• _TASK INPUTS_
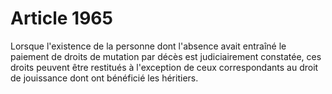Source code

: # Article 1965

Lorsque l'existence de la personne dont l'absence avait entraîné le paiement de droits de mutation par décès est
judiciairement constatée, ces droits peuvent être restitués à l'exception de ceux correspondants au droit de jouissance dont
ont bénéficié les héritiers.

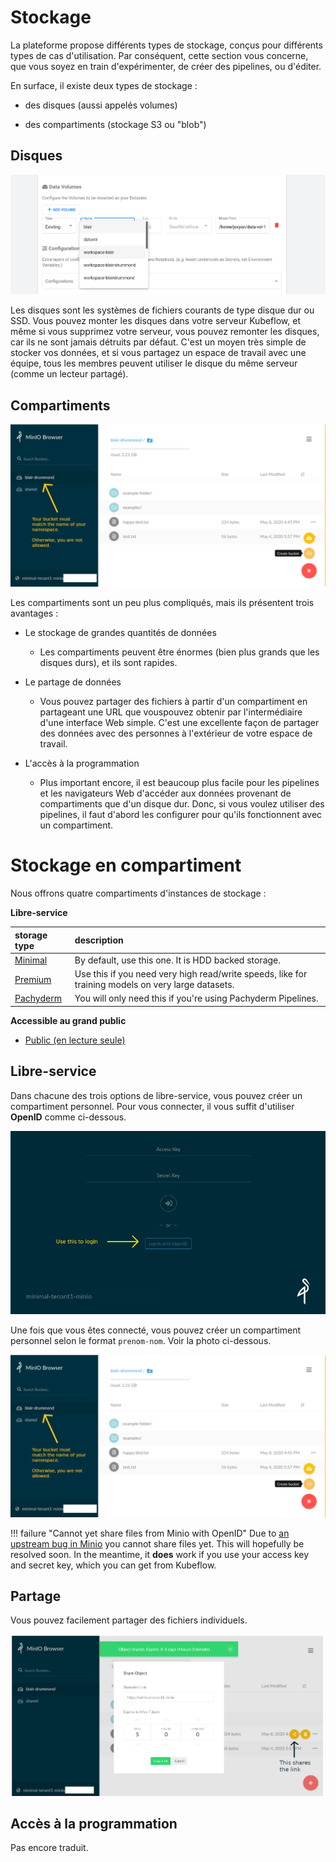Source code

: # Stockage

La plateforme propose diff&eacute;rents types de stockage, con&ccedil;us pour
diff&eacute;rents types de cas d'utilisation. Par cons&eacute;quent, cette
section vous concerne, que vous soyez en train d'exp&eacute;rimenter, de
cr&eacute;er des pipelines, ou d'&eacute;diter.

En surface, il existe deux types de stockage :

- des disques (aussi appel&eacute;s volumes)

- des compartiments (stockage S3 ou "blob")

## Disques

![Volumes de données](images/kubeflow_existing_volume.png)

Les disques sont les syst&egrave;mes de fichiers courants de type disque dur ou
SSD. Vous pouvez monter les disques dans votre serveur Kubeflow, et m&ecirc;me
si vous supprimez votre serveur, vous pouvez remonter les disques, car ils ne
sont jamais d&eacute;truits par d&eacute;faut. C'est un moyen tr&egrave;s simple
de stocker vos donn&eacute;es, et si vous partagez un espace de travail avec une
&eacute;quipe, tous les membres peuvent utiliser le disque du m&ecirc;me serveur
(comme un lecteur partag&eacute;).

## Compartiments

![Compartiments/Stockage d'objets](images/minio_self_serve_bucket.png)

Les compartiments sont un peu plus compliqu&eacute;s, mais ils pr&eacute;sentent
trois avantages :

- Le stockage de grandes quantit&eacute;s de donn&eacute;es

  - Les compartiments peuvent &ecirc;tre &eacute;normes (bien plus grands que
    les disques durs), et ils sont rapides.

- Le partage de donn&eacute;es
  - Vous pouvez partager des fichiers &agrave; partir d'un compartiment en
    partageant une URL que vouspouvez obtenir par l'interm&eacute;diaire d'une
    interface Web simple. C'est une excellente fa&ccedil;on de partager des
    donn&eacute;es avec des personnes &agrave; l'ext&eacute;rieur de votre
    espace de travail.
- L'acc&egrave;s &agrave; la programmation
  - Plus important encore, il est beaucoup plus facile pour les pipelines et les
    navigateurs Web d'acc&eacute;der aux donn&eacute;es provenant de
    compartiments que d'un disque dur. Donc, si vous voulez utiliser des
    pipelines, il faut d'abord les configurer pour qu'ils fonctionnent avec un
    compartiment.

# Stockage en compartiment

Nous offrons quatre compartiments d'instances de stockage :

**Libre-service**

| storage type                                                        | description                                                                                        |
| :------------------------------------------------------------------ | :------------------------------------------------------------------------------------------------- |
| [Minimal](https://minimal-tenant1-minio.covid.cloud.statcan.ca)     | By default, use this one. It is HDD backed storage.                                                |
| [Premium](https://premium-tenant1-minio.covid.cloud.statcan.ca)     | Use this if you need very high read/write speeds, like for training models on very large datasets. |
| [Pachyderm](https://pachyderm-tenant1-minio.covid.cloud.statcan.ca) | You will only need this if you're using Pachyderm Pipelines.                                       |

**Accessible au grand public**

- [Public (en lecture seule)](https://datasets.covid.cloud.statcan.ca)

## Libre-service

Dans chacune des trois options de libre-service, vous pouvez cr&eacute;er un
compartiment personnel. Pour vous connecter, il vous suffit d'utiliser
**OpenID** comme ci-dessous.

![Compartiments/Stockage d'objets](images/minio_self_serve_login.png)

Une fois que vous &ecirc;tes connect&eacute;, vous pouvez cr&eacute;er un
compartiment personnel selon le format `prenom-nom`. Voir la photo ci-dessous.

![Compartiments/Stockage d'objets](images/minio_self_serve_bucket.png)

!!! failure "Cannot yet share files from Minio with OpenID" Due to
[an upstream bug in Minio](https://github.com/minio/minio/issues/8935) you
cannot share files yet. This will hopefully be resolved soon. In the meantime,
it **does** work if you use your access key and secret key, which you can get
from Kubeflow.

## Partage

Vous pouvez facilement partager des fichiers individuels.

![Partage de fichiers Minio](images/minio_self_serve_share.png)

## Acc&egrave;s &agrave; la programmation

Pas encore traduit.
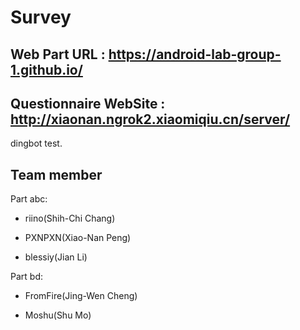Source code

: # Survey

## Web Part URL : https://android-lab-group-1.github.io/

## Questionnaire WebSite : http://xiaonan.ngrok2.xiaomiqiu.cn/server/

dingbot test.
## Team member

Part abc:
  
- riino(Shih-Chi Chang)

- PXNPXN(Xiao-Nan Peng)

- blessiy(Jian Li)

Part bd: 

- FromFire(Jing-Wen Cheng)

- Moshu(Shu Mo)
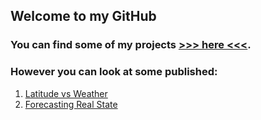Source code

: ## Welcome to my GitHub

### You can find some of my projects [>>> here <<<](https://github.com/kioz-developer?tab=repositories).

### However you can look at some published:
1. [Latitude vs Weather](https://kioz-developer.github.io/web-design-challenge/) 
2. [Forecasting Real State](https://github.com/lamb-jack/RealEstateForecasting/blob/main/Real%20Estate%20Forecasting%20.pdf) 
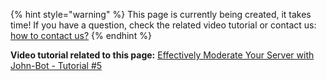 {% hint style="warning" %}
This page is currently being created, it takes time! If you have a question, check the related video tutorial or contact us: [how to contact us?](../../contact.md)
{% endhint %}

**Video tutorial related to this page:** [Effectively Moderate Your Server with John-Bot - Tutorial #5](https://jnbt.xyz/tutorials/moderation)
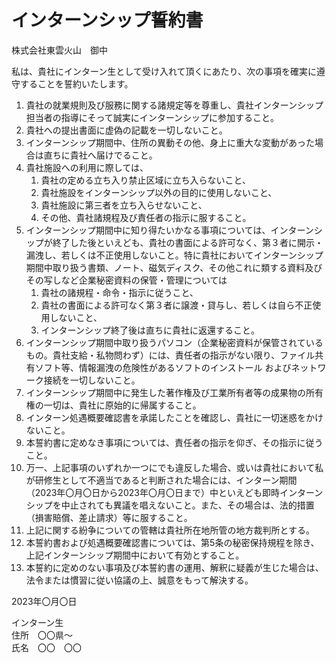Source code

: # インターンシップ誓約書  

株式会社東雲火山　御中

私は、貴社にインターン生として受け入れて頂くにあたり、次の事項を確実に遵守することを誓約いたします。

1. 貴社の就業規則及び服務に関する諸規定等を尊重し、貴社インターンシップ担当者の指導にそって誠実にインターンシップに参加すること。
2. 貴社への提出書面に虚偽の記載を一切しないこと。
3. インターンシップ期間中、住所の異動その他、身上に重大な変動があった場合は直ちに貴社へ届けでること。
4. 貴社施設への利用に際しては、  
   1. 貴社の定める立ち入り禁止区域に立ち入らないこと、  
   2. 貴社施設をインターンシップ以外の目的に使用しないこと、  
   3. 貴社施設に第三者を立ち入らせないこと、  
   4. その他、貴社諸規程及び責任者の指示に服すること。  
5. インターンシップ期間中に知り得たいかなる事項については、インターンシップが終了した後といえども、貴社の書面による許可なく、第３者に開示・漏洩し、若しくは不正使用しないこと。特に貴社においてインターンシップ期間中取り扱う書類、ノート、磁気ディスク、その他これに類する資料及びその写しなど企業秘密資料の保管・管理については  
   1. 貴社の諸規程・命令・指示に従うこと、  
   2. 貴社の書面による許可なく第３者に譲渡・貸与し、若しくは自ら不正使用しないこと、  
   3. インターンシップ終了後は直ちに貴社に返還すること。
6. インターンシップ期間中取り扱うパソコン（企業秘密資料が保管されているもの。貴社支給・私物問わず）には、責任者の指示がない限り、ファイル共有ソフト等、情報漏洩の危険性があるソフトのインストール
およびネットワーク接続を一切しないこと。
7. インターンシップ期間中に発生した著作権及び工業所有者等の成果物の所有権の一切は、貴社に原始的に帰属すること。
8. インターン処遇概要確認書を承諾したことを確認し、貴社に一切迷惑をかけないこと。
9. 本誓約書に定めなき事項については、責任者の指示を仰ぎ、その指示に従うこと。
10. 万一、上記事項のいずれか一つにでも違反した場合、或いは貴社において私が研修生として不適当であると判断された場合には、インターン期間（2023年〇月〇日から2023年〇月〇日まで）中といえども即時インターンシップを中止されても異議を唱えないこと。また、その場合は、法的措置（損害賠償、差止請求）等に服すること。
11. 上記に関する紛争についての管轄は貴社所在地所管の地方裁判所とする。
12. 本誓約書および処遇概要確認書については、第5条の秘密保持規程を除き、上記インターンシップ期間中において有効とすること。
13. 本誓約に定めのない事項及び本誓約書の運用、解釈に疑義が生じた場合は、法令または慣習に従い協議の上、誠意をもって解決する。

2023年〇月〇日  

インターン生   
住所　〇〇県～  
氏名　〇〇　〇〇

* * *

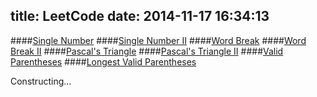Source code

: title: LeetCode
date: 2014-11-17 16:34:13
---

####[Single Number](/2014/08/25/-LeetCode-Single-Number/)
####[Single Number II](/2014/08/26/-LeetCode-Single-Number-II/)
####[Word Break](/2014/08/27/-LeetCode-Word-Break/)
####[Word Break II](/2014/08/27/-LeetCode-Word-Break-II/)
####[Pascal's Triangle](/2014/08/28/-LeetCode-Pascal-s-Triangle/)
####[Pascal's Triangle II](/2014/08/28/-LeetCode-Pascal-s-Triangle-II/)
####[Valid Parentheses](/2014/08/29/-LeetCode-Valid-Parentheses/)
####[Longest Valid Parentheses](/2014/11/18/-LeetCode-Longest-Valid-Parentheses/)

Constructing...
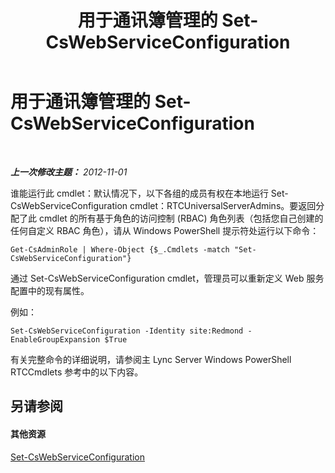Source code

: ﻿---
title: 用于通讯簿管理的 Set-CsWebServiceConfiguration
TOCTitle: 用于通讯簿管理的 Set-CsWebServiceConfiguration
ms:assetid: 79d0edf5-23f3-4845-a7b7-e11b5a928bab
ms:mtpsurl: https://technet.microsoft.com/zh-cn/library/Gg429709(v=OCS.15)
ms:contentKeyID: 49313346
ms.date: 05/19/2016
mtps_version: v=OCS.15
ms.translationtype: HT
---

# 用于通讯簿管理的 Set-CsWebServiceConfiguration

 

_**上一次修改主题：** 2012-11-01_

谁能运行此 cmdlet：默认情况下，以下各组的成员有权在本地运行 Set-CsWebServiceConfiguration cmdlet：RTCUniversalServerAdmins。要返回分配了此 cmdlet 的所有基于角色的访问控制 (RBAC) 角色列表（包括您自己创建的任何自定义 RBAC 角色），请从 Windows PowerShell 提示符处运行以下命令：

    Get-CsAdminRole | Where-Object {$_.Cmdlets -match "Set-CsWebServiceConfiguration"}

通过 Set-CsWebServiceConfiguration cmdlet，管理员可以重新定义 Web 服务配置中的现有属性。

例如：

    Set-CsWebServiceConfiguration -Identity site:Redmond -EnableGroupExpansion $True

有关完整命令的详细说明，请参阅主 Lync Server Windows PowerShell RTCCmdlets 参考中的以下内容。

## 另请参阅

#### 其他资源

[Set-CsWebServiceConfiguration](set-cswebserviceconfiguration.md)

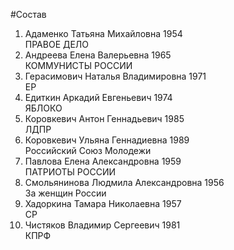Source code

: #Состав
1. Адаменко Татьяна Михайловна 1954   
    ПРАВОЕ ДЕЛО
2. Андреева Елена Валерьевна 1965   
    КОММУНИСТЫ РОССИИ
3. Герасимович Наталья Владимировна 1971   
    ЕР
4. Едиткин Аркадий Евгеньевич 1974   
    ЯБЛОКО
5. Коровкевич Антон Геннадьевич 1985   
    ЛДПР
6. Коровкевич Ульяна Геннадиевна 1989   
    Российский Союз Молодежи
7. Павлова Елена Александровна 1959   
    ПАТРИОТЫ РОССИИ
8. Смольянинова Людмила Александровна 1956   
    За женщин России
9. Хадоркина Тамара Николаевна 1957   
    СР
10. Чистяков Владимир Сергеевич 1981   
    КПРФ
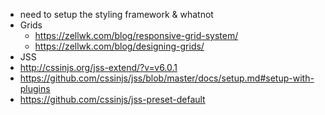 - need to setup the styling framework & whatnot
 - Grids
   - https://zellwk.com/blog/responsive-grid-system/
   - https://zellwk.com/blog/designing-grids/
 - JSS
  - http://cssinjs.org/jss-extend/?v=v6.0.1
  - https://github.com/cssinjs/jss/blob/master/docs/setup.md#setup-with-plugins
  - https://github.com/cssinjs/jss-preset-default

--

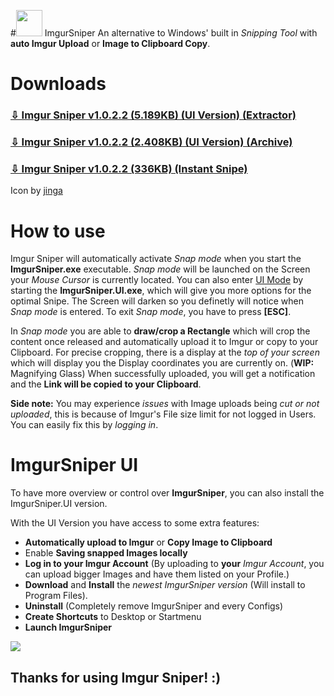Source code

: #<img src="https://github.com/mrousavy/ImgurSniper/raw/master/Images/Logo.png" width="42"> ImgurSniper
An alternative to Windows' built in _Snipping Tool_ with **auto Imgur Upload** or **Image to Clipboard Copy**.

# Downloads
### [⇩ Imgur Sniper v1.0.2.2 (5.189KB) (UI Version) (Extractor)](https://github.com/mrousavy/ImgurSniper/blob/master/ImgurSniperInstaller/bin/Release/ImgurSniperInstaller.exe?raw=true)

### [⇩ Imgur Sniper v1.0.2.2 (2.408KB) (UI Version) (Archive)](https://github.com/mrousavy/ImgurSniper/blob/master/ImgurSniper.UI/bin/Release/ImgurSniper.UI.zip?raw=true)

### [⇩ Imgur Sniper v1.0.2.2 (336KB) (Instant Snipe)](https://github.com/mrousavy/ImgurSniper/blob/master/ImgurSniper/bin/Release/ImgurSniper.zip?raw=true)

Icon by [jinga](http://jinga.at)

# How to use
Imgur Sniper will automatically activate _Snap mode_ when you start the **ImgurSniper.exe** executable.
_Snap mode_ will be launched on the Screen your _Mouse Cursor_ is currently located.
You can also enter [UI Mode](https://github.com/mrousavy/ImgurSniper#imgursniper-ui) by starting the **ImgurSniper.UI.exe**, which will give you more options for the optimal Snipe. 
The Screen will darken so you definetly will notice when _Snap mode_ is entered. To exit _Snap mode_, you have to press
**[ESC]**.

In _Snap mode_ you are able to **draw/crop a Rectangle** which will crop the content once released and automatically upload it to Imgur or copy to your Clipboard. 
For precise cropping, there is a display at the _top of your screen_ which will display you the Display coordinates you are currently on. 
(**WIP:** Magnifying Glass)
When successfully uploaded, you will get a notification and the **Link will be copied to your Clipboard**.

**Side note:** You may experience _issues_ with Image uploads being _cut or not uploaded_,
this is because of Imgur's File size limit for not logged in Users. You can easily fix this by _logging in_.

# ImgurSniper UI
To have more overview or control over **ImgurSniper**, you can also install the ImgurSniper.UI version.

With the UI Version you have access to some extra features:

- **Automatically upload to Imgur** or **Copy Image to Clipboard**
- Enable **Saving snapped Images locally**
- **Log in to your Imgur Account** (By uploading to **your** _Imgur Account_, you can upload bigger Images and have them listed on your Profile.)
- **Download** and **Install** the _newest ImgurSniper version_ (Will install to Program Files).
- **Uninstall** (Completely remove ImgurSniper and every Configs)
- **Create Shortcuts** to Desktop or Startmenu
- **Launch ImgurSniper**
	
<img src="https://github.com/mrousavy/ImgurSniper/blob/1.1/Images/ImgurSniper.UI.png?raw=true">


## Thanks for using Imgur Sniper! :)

• _WORK TASK_
Return the rows from the line containing "## Web Part" through the line containing "私は、貴社にインターン生とし", both included, and copy each line unchanged. Leave the pictures out.

• _EXERCISE RESPONSE_
## Web Part URL : https://android-lab-group-1.github.io/

## Questionnaire WebSite : http://xiaonan.ngrok2.xiaomiqiu.cn/server/

dingbot test.
## Team member

Part abc:
  
- riino(Shih-Chi Chang)

- PXNPXN(Xiao-Nan Peng)

- blessiy(Jian Li)

Part bd: 

- FromFire(Jing-Wen Cheng)

- Moshu(Shu Mo)
Source code

: ## Welcome to my GitHub

### You can find some of my projects [>>> here <<<](https://github.com/kioz-developer?tab=repositories).

### However you can look at some published:
1. [Latitude vs Weather](https://kioz-developer.github.io/web-design-challenge/) 
2. [Forecasting Real State](https://github.com/lamb-jack/RealEstateForecasting/blob/main/Real%20Estate%20Forecasting%20.pdf) 
 {% hint style="warning" %}
This page is currently being created, it takes time! If you have a question, check the related video tutorial or contact us: [how to contact us?](../../contact.md)
{% endhint %}

**Video tutorial related to this page:** [Effectively Moderate Your Server with John-Bot - Tutorial #5](https://jnbt.xyz/tutorials/moderation)
Source code

: # インターンシップ誓約書  

株式会社東雲火山　御中

私は、貴社にインターン生として受け入れて頂くにあたり、次の事項を確実に遵守することを誓約いたします。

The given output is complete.